Microglial proliferation is regulated by NO via S-nitrosylation of STAT3 (Cys(259)) and inhibition of STAT3 (Tyr(705)) phosphorylation.
Our results indicate the regulation of STAT3 by NO-based post-translational modification (S-nitrosylation). These findings have important implications for the development of new therapeutics targeting STAT3 for treating diseases associated with inflammatory/immune responses and abnormal cell proliferation, including cancer.
蛋白质硫醇基于氧化还原的修饰——S-亚硝基化和S-谷胱甘肽化,近来正作为重要的信号传导机制出现。在本研究中,我们评估了基于S-亚硝基化对Janus激活激酶2/信号转导及转录激活因子3(JAK2/STAT3)通路的调控,该通路在免疫/炎症反应和肿瘤发生中起关键作用。

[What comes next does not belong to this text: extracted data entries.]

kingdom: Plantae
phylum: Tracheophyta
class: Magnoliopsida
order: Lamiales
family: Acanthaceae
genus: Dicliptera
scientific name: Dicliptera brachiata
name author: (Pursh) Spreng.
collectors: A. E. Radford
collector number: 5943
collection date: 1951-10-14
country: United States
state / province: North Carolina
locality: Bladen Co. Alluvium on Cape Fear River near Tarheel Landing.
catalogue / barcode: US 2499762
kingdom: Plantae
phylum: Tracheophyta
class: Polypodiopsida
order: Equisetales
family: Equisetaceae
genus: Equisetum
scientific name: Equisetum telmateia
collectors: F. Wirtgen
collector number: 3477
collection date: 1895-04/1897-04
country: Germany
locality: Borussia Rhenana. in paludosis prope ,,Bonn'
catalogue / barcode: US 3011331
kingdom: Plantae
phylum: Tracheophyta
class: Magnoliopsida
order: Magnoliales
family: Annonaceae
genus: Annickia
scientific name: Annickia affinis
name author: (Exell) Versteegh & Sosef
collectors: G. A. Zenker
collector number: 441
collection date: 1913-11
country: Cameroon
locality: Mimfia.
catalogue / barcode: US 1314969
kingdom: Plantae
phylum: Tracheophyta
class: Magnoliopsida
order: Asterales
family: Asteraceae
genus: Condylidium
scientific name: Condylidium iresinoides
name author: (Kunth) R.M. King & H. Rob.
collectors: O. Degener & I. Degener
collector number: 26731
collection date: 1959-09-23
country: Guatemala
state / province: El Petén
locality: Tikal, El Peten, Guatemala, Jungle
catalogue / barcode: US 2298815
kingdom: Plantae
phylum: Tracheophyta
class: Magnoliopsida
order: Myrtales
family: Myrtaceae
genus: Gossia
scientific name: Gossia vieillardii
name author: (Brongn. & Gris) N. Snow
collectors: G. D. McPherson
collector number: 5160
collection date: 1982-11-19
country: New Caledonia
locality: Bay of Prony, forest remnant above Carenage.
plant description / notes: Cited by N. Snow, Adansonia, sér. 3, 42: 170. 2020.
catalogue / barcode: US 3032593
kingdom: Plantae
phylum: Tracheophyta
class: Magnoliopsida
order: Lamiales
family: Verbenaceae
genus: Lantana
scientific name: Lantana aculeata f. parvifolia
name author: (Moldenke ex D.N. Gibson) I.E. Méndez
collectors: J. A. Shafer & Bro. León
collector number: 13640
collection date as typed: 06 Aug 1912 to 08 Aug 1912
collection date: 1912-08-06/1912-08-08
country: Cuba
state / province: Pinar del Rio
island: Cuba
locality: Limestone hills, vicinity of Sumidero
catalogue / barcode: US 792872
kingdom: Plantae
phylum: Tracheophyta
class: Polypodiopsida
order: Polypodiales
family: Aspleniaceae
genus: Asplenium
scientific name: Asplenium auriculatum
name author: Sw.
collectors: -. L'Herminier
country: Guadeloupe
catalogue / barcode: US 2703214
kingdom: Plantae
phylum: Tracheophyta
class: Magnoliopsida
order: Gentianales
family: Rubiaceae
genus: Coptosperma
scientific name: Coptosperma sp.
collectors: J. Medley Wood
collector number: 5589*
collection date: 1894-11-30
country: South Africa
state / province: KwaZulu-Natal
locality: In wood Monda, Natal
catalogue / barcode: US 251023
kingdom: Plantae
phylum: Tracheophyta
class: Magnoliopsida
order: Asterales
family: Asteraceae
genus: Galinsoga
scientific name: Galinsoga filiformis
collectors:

我们的研究表明,在受刺激的小胶质细胞中,STAT3经历了两种不同的氧化还原依赖性修饰,即S-亚硝基化和S-谷胱甘肽化。STAT3的S-亚硝基化与诱导型一氧化氮合酶(iNOS)产生的一氧化氮(NO)和S-亚硝基谷胱甘肽(GSNO)有关,而STAT3的S-谷胱甘肽化与细胞氧化应激有关。iNOS产生的NO或用外源性GSNO处理小胶质细胞可通过抑制STAT3磷酸化(Tyr(705))来抑制STAT3激活。因此,白细胞介素-6(IL-6)诱导的小胶质细胞增殖及相关基因表达也降低。在使用纯化的JAK2和STAT3进行的无细胞激酶测定中,STAT3的磷酸化通过其与GSNO的选择性预孵育而受到抑制,但JAK2与GSNO的预孵育则无此作用,这表明GSNO介导的机制通过STAT3的S-亚硝基化而非JAK2来抑制STAT3磷酸化。在本研究中,我们确定Cys(259)是GSNO介导的STAT3 S-亚硝基化的靶标半胱氨酸残基。用丙氨酸取代Cys(259)残基消除了GSNO对IL-6诱导的STAT3磷酸化和反式激活的抑制作用,表明Cys(259)的S-亚硝基化在STAT3磷酸化中的作用。
小胶质细胞增殖受NO通过STAT3(Cys(259))的S-亚硝基化和STAT3(Tyr(705))磷酸化的抑制来调控。
我们的结果表明基于NO的翻译后修饰(S-亚硝基化)对STAT3的调控。这些发现对于开发靶向STAT3的新疗法以治疗与炎症/免疫反应及异常细胞增殖相关的疾病(包括癌症)具有重要意义。